# [AIM]
Rewrite the records below, starting at the first line and ending at the line that contains "family: Glyphipterigidae", with "phylum" replaced by "division" throughout and everything else left unchanged.
── RECORDS TO USE ──
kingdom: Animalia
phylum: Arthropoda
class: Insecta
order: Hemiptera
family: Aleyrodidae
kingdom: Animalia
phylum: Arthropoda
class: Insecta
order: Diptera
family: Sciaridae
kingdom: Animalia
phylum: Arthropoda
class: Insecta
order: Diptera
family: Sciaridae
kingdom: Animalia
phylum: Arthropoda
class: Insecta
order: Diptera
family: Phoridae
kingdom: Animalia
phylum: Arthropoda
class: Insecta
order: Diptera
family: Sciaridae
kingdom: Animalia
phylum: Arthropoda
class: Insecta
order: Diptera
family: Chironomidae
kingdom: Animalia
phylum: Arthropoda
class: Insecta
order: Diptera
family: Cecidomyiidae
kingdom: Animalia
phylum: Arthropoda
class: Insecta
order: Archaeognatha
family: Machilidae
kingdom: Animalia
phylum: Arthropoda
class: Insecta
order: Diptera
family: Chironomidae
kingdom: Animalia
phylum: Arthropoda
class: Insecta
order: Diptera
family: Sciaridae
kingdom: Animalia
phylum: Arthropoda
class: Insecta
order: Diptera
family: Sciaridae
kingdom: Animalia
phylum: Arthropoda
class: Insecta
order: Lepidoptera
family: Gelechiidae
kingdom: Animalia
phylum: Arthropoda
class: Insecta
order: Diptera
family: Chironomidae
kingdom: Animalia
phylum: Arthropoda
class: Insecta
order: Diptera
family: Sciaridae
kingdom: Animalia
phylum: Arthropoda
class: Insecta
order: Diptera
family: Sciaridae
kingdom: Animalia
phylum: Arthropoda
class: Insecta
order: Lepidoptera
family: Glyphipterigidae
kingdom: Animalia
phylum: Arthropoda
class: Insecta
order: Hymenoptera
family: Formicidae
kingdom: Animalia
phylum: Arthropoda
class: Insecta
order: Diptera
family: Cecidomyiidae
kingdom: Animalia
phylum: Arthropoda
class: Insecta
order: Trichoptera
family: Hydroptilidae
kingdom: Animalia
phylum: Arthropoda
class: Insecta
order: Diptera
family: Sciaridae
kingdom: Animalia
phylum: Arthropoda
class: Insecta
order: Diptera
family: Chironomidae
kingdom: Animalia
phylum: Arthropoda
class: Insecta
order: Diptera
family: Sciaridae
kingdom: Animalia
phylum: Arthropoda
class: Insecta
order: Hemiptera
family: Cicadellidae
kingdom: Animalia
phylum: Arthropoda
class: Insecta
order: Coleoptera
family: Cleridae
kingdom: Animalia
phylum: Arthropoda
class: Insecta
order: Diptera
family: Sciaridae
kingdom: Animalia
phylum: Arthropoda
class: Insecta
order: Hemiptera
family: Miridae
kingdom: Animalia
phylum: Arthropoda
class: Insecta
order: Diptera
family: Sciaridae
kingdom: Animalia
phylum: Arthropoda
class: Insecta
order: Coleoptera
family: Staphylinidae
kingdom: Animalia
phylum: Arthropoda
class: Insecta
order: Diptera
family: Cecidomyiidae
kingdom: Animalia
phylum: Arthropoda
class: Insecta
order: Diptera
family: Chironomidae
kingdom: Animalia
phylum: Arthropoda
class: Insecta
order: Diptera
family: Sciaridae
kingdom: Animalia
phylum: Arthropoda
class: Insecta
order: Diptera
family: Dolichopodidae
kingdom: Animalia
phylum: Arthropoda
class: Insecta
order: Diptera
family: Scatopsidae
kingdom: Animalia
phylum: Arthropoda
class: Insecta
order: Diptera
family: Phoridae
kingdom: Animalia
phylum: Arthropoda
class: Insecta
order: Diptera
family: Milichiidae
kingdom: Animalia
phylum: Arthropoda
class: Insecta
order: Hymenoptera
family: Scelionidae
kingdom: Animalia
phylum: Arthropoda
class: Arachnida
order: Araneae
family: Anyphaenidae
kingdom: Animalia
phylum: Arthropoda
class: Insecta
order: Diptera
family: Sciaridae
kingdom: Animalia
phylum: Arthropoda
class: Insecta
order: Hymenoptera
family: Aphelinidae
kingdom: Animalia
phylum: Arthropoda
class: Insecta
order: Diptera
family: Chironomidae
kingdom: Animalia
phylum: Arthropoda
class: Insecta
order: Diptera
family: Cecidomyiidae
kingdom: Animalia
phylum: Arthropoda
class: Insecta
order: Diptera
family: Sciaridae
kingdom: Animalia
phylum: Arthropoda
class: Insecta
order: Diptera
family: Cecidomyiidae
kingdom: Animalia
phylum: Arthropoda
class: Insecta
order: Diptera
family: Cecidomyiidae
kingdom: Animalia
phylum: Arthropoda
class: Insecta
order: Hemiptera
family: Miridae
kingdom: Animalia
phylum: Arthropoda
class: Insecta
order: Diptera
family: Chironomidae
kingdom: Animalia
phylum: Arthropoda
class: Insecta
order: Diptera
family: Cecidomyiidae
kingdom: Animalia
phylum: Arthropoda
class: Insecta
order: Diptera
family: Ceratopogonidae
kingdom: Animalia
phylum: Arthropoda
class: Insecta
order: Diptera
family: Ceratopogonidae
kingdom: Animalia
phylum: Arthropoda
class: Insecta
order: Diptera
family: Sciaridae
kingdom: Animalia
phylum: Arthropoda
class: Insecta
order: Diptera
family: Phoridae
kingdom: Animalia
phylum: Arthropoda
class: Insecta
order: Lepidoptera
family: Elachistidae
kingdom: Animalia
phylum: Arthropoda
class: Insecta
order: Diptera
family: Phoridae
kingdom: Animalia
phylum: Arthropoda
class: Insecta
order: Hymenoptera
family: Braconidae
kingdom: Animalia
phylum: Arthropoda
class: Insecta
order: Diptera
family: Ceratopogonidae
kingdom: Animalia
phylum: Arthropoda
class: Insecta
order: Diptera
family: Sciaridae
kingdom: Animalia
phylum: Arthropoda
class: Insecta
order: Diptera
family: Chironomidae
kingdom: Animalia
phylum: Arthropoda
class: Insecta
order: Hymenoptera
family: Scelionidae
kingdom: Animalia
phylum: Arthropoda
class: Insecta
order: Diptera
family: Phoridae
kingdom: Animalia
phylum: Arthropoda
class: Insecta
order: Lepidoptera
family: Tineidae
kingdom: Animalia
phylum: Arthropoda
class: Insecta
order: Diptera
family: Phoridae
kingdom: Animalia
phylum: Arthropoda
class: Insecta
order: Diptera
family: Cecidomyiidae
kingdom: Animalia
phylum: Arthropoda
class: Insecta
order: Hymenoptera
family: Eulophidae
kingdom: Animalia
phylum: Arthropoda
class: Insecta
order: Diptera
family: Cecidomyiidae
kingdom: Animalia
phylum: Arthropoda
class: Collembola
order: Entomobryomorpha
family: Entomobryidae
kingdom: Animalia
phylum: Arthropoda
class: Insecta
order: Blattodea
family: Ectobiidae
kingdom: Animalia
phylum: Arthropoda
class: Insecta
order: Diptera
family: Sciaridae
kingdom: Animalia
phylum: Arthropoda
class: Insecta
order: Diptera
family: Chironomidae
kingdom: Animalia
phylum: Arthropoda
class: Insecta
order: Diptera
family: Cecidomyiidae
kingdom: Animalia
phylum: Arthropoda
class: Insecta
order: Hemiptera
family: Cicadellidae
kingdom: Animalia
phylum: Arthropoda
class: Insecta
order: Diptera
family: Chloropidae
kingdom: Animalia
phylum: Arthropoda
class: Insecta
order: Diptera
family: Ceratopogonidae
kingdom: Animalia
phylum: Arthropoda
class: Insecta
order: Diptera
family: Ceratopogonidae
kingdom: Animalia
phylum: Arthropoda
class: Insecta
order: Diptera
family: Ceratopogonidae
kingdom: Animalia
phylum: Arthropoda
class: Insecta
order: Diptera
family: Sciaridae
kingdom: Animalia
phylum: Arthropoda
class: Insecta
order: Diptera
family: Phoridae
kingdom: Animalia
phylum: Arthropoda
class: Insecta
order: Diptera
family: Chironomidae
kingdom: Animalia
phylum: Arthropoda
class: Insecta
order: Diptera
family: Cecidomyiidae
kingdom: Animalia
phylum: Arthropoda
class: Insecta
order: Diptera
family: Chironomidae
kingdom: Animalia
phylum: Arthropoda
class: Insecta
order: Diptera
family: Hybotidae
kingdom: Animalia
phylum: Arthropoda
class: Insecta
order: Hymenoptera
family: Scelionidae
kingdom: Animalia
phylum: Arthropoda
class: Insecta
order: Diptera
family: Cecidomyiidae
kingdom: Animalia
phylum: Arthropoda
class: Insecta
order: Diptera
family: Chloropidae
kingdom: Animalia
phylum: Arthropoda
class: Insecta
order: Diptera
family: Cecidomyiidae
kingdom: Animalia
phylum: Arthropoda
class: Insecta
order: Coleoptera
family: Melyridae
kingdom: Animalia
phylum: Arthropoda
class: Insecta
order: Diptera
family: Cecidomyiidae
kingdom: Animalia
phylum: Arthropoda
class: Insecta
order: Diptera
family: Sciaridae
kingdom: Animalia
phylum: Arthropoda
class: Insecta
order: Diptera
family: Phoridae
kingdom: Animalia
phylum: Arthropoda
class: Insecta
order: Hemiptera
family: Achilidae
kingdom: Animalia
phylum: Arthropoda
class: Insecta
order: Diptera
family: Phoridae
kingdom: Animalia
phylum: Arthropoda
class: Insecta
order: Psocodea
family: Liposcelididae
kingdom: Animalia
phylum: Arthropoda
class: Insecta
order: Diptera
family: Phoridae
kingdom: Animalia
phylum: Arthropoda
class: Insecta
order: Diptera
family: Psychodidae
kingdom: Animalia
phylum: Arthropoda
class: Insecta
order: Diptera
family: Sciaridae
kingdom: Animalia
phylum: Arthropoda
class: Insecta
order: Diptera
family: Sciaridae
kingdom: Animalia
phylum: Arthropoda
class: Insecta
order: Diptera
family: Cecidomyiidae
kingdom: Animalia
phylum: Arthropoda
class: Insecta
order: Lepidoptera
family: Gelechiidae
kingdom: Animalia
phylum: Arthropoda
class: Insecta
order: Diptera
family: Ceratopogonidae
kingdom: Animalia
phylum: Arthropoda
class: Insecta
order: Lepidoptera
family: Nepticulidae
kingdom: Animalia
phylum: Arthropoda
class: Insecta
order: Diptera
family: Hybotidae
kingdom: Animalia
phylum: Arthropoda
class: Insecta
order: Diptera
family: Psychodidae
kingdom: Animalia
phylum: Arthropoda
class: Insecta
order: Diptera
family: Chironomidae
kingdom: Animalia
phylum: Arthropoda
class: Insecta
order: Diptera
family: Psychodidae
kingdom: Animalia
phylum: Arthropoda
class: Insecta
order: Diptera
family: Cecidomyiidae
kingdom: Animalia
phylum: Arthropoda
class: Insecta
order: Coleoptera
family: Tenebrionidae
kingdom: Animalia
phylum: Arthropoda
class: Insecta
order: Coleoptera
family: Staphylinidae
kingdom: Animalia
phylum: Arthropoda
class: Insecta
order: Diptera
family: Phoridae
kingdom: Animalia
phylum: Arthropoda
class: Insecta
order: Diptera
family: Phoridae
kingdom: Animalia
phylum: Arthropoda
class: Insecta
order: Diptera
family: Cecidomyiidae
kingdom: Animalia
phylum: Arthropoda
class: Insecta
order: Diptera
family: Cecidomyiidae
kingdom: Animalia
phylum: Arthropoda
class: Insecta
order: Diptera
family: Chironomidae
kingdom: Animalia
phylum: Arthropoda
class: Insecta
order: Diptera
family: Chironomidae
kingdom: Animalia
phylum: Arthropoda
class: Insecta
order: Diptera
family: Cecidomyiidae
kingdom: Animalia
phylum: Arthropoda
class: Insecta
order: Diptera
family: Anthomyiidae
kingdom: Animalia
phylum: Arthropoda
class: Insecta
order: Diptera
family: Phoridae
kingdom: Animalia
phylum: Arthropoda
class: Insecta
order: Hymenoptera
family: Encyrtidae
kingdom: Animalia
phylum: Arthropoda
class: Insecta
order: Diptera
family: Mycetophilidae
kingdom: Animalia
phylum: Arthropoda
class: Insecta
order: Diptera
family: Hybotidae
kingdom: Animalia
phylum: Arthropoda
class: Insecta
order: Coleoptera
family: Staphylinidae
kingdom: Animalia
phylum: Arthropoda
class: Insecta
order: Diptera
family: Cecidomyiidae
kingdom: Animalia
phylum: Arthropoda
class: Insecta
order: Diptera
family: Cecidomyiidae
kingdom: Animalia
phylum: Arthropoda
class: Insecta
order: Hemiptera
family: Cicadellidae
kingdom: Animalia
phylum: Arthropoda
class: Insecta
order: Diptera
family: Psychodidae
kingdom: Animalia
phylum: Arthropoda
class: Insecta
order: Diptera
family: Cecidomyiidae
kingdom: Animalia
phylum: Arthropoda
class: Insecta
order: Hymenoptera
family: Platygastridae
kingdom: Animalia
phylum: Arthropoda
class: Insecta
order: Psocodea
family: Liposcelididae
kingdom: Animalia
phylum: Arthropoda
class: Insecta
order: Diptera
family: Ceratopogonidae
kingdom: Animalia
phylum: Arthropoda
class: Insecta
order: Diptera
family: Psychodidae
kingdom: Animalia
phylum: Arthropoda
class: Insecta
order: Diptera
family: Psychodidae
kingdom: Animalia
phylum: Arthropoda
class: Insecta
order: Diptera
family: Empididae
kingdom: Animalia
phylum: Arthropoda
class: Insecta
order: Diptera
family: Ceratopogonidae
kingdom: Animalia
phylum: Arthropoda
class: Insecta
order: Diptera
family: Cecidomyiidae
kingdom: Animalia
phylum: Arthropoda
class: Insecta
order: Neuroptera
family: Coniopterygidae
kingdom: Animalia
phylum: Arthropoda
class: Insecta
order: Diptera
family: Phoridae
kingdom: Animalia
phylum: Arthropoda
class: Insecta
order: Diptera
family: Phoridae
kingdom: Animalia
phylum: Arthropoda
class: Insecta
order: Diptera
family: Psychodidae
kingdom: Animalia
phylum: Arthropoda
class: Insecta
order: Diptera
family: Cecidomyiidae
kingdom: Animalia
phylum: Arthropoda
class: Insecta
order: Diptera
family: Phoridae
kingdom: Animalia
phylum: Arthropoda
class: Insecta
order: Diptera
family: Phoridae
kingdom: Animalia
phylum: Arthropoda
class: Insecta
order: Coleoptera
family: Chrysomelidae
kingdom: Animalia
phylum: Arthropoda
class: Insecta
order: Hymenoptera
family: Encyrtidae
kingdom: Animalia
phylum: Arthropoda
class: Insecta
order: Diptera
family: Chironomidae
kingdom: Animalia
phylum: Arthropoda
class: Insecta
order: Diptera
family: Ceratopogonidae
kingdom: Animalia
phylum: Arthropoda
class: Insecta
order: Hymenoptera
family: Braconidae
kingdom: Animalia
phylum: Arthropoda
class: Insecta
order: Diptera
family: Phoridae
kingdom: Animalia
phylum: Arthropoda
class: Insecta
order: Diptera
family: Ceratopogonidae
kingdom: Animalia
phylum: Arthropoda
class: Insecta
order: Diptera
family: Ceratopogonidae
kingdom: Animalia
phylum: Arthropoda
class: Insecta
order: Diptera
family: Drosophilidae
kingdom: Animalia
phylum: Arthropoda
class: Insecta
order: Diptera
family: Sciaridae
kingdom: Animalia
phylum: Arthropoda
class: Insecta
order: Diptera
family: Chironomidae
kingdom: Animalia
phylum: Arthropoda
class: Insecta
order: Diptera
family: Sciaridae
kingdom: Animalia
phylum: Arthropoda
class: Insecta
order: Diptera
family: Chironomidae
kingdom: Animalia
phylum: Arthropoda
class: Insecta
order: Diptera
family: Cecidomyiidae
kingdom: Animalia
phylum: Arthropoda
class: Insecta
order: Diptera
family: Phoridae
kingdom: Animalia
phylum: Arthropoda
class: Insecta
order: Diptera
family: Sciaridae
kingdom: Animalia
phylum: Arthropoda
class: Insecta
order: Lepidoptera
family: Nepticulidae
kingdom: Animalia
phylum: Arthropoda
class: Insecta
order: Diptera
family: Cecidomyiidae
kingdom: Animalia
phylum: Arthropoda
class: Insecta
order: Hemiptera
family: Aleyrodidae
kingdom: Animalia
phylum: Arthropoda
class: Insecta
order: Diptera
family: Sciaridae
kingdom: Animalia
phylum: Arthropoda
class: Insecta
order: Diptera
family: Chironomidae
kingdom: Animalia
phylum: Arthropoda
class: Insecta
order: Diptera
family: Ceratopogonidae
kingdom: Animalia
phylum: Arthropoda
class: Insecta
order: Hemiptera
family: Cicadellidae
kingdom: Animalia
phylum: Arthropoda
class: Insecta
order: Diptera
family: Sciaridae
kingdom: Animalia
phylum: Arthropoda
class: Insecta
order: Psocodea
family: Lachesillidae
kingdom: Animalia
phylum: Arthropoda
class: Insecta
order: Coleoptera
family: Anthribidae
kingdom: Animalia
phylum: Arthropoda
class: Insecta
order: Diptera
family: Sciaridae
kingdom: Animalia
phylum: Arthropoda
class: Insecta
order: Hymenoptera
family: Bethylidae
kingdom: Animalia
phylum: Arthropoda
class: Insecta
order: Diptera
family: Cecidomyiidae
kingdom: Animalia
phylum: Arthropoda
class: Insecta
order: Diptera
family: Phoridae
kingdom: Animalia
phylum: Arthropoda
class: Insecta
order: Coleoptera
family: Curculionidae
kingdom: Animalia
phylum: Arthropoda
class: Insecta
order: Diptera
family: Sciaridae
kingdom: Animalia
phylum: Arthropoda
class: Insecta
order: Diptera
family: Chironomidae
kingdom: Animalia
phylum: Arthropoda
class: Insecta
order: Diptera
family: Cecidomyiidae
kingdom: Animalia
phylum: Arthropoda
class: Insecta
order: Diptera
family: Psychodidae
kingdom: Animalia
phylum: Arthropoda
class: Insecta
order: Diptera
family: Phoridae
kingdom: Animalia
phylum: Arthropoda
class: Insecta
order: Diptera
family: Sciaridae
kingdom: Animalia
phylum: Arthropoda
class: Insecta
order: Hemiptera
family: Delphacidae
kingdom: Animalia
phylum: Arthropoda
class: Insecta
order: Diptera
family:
───
# [SOLUTION FOR THIS PROBLEM]
kingdom: Animalia
division: Arthropoda
class: Insecta
order: Hemiptera
family: Aleyrodidae
kingdom: Animalia
division: Arthropoda
class: Insecta
order: Diptera
family: Sciaridae
kingdom: Animalia
division: Arthropoda
class: Insecta
order: Diptera
family: Sciaridae
kingdom: Animalia
division: Arthropoda
class: Insecta
order: Diptera
family: Phoridae
kingdom: Animalia
division: Arthropoda
class: Insecta
order: Diptera
family: Sciaridae
kingdom: Animalia
division: Arthropoda
class: Insecta
order: Diptera
family: Chironomidae
kingdom: Animalia
division: Arthropoda
class: Insecta
order: Diptera
family: Cecidomyiidae
kingdom: Animalia
division: Arthropoda
class: Insecta
order: Archaeognatha
family: Machilidae
kingdom: Animalia
division: Arthropoda
class: Insecta
order: Diptera
family: Chironomidae
kingdom: Animalia
division: Arthropoda
class: Insecta
order: Diptera
family: Sciaridae
kingdom: Animalia
division: Arthropoda
class: Insecta
order: Diptera
family: Sciaridae
kingdom: Animalia
division: Arthropoda
class: Insecta
order: Lepidoptera
family: Gelechiidae
kingdom: Animalia
division: Arthropoda
class: Insecta
order: Diptera
family: Chironomidae
kingdom: Animalia
division: Arthropoda
class: Insecta
order: Diptera
family: Sciaridae
kingdom: Animalia
division: Arthropoda
class: Insecta
order: Diptera
family: Sciaridae
kingdom: Animalia
division: Arthropoda
class: Insecta
order: Lepidoptera
family: Glyphipterigidae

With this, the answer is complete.